■ Excerpt to read:
== Segment start ==

We next investigated effects of PSCs on PDAC cells. Previous studies have demonstrated increased migration of pancreatic cancer cells in the presence of PSCs [14]. To study the involvement of IL-1α and TGFβ and the effects exerted by PSCs on migratory activity of PDAC cells, we assessed the effects of conditioned medium from unstimulated and IL-1α-stimulated PSCs on migration of BxPC-3 cells in a wound closure model. The conditioned medium from PSCs significantly increased the migration of the carcinoma cells compared to control medium (Fig. 6a). Moreover, conditioned medium from IL-1α-stimulated PSCs further enhanced cancer cell migration compared to both control medium and conditioned medium from unstimulated PSCs (Fig. 6b). This was not due to direct effects of IL-1α or TGFβ, since wound closure assays on BxPC-3 cells stimulated with IL-1α and TGFβ as single agents or in combination showed no effects on migration of BxPC-3 cells (Fig. 6c).
Fig. 6

IL-1α induces PSC-stimulated migration of BxPC-3 cells. BxPC-3 cells were cultured in colonies to confluence and scratch wounds were established in the centre of the colony. The wound area was measured at 0 and 24 h and the data normalized to controls. a-b PSCs were cultured in serum free conditions for 3 days in the presence or absence of IL-1α (1 ng/ml) and the conditioned medium was transferred to the wound assays and incubated for 24 h. c Direct effects of TGFβ and IL-1α on BxPC-3 migration were analyzed by incubating BxPC-3 scratch wounds in the presence of IL-1α (1 ng/ml) and TGFβ (2 ng/ml) as single agents and in combination. Error bars represent S.E.M.; *p < 0.05, **p < 0.005, ***p < 0.001

We also investigated whether the stimulatory effects of IL-1α on the ability of PSCs to induce migration of BxPC-3 cells was affected by TGFβ. Medium from PSCs cultured in the presence of IL-1α and TGFβ, as single agents or in combination, was added to the BxPC-3 cells in the wound closure model. Conditioned medium from TGFβ-stimulated PSCs showed no effects on BxPC-3 migration compared to medium from unstimulated PSCs. On the other hand, conditioned medium from PSCs stimulated with TGFβ in combination with IL-1α significantly inhibited the migration of cancer cells compared to conditioned medium from IL-1α stimulated PSCs (Fig. 7a-b). Together this indicates an inhibitory role of TGFβ in PSC IL-1 signaling, affecting the potential of PSCs to induce cancer cell migration.

== Segment end ==

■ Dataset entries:
== Segment start ==

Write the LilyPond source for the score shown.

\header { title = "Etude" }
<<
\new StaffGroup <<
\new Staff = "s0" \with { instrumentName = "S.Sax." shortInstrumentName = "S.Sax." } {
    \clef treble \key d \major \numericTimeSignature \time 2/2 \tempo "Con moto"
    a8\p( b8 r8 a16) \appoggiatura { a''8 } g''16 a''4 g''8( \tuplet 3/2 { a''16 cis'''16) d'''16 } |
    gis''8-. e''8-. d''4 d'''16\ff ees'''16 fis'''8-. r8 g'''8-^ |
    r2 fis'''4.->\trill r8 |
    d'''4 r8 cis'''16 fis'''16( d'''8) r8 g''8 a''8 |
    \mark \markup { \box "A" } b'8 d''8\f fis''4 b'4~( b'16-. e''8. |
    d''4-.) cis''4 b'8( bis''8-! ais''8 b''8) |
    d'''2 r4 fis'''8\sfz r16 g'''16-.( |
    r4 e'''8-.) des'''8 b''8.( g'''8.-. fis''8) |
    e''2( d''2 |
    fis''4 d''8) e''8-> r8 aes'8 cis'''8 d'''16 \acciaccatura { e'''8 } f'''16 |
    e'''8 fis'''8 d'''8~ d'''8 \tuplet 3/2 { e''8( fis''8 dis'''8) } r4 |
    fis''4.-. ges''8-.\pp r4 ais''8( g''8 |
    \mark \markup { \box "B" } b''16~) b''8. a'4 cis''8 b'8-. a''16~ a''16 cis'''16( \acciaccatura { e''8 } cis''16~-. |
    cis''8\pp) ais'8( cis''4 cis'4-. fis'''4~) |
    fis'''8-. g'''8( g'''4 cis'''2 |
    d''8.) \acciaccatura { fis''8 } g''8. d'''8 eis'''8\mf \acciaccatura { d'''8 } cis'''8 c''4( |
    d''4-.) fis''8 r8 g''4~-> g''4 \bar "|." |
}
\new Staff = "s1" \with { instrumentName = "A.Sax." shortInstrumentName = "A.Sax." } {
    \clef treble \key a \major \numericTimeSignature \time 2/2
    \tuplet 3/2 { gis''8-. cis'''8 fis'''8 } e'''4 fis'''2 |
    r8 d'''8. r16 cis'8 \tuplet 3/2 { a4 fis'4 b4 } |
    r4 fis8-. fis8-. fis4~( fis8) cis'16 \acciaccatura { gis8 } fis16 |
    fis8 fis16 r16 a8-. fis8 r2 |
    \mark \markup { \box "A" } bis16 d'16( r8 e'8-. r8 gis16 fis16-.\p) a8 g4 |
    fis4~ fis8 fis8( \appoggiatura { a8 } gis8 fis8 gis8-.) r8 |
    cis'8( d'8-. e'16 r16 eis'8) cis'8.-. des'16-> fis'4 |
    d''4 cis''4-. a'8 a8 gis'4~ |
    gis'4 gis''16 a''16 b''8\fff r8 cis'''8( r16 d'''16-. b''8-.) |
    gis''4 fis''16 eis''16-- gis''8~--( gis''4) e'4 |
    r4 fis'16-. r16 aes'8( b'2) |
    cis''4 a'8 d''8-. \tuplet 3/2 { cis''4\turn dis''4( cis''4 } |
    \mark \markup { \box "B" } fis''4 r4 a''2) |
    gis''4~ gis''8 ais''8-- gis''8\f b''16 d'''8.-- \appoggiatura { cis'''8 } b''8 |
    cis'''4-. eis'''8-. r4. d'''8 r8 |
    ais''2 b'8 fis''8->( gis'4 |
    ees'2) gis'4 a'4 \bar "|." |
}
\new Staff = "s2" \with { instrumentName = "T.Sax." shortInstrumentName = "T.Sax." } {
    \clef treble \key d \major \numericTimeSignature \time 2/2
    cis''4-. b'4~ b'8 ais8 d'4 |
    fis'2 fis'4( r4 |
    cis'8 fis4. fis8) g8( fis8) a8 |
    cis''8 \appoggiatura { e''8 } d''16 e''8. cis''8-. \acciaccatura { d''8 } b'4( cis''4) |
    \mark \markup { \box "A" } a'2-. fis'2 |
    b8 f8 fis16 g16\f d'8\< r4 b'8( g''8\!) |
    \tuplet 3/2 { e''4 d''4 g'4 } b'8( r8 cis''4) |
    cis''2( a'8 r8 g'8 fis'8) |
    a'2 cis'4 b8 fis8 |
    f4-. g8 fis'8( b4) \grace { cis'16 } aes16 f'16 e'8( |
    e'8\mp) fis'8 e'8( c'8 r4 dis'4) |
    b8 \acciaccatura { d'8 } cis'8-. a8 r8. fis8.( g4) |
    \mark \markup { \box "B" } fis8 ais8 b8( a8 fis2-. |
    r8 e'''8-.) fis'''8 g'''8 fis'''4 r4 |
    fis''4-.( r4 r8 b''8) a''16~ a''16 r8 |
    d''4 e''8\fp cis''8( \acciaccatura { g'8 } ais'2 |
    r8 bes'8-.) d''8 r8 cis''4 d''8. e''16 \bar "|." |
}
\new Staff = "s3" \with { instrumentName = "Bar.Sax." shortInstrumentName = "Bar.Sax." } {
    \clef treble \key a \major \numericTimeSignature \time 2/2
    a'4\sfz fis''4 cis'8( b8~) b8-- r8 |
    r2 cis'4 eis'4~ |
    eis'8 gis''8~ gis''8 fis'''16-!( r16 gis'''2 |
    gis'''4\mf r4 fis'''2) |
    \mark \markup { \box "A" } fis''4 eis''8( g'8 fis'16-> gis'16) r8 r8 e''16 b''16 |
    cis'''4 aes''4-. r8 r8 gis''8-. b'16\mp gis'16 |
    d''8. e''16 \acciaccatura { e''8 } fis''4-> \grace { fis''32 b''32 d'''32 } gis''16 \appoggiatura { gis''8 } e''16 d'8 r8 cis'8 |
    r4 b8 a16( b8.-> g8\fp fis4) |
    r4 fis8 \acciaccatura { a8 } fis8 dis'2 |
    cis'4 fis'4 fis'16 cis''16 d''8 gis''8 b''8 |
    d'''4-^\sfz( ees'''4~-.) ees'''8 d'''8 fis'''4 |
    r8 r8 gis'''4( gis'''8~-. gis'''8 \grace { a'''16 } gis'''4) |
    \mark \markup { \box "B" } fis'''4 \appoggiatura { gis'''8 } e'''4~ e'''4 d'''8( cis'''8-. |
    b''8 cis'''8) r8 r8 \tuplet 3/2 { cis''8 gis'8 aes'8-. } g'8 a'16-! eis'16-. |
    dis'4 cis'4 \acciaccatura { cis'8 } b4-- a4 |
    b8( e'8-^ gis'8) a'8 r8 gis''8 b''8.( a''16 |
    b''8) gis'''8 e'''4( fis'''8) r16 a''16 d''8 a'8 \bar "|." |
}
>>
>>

== Segment end ==

■ Work request 1: From the excerpt on pancreatic stellate cells and cancer cell migration, list every significance threshold in the Fig. 6 legend together with the asterisk marking assigned to it.
■ Work request 2: Write the next part of the excerpt on pancreatic stellate cells and cancer cell migration, picking up after its final sentence.
The dataset entries have no role in any of this.

■ Exercise result 1:
* p < 0.05
** p < 0.005
*** p < 0.001

■ Exercise result 2:
Fig. 7

TGFβ inhibits cancer cell migration induced by IL-1α stimulated PSCs. a-b Conditioned medium harvested from PSCs cultured in the presence of IL-1α (1 ng/ml) and/or TGFβ (2 ng/ml) (3 days) was transferred to BxPC-3 wound assays. Wound recovery was determined after 24 h and the data normalized to unstimulated controls. Error bars represent S.E.M.; ***p < 0.001

Silencing of SMAD7 reduces the capacity of stellate cells to induce carcinoma cell migration

SMAD7-silenced PSCs were incubated in the presence or absence of IL-1α, and the effect of PSC-conditioned medium was assessed in a wound closure model using BxPC-3 pancreatic carcinoma cells. Silencing of SMAD7 reduced the ability of IL-1α to enhance the stimulating effect of PSC conditioned medium on the migration of the carcinoma cells compared to conditioned medium from non-silenced PSCs (Fig. 8a-b). In other experiments we co-cultured SMAD7-silenced PSCs with the IL-1α-positive BxPC-3 cell line and the conditioned medium was then added to the BxPC-3 wound closure model. The conditioned medium from the co-culture of BxPC-3 cells and SMAD7 silenced PSCs significantly inhibited the migration of carcinoma cells compared to the conditioned medium obtained from the co-culture of BxPC-3 and non-silenced PSCs (Fig. 8c-d). This strongly suggests that carcinoma cell migration is induced by IL-1α activation of PSCs, which can be inhibited by SMAD7 depletion. Together the data indicates a suppressive role for the TGFβ/SMAD signaling pathway in tumor stroma interactions.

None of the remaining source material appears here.